From
Your Perspective:
Retirement catch-up for late starters
Other retirement
savings vehicles
If you’ve made the maximum contribution to an
employer-sponsored
retirement plan
and can still invest more for retirement, or if such a
plan is not available to you, consider investing in an
IRA,
or individual retirement account. An IRA is a retirement savings
account you set up and manage on your own or with professional help.
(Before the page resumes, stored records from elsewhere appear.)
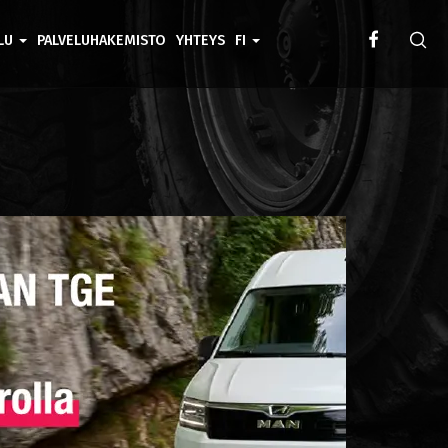
ELU
PALVELUHAKEMISTO
YHTEYS
FI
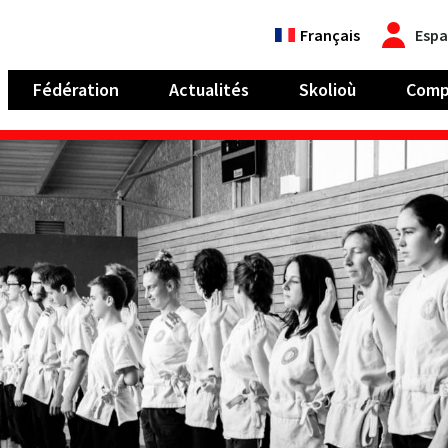
Français
Espa
Fédération
Actualités
Skolioù
Comp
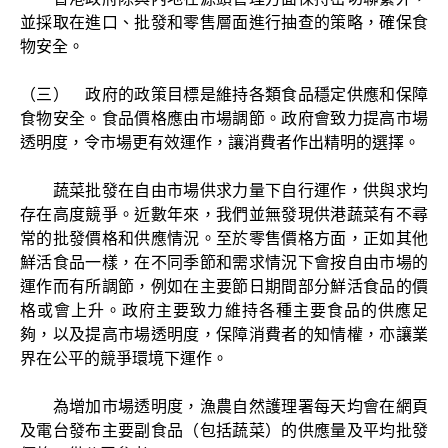
並採取在進口、批發和零售層面進行抽查的策略，確保食
物安全。
（三） 政府的政策目標是維持各類食品穩定供應和保障
食物安全。食品價格應由市場調節。政府會致力提高市場
透明度，令市場更有效運作，讓消費者作出精明的選擇。
蔬菜批發在自由市場供求力量下自行運作，供與求均
存在高度競爭。近數年來，我們並無發現供港蔬菜有不尋
常的批發價格和供應情況。至於零售價格方面，正如其他
鮮活食品一樣，在不同季節和需求情況下會按自由市場的
運作而有所調節，例如在主要節日期間部分鮮活食品的價
格或會上升。政府主要致力維持各種主要食品的供應足
夠，以及提高市場透明度，保障消費者的知情權，亦讓業
界在公平的競爭環境下運作。
為增加市場透明度，漁農自然護理署每天均會在網頁
及電台發布主要副食品（包括蔬菜）的供應量及平均批發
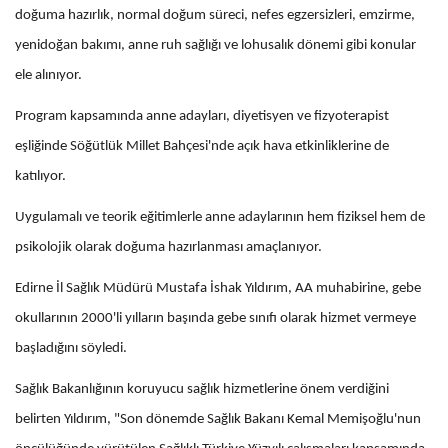
doğuma hazırlık, normal doğum süreci, nefes egzersizleri, emzirme,
yenidoğan bakımı, anne ruh sağlığı ve lohusalık dönemi gibi konular
ele alınıyor.
Program kapsamında anne adayları, diyetisyen ve fizyoterapist
eşliğinde Söğütlük Millet Bahçesi'nde açık hava etkinliklerine de
katılıyor.
Uygulamalı ve teorik eğitimlerle anne adaylarının hem fiziksel hem de
psikolojik olarak doğuma hazırlanması amaçlanıyor.
Edirne İl Sağlık Müdürü Mustafa İshak Yıldırım, AA muhabirine, gebe
okullarının 2000'li yılların başında gebe sınıfı olarak hizmet vermeye
başladığını söyledi.
Sağlık Bakanlığının koruyucu sağlık hizmetlerine önem verdiğini
belirten Yıldırım, "Son dönemde Sağlık Bakanı Kemal Memişoğlu'nun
The only requirement for putting money into an IRA is that you earn
income — whether for full- or part-time work. And you can add to your
IRA even if you’re contributing to a retirement plan at work, such as a
401(k),
403(b),
or a
Keogh plan
if you’re self-employed.
You
may have a choice among the three types of IRAs: traditional
deductible, traditional nondeductible, and Roth IRAs. It pays to
compare the benefits they offer and investigate which ones you qualify
for. All offer tax advantages, but with a deductible IRA you can
subtract your contribution before calculating your taxable income, and
with the Roth IRA you can eventually make tax-free withdrawals after
you turn 59 1/2, provided your account has been open at least five
years.
There are limits on IRA
contributions. In 2008, the most you can put into your account is
$5,000, and you can’t contribute more than you earn. One other
advantage of a tax-free Roth IRA is that if you continue to earn after
you turn 70 1/2, you can go on putting money into your account. That’s
not true with traditional IRAs, from which you must begin taking money
out when you reach that age.
IRA
contributions can make a difference in your long-term financial
security. For example, let’s say you invest $4,000 a year, or $333 a
month, for 15 years in a hypothetical tax-deferred account providing an
8% annualized return. You would accumulate $121,921 before taxes, more
than double your $59,940 contribution.
If you’re over 50
and qualify for an IRA, you can also make an additional catch-up
contribution of up to $1,000. You can add the catch-up contribution
each year even if you’ve been contributing the maximum over the years.
Spousal IRAs
If you don’t earn income but your spouse does, he or she can contribute up to the annual maximum into an account in your name. You decide how to invest those IRA assets, which belong to you.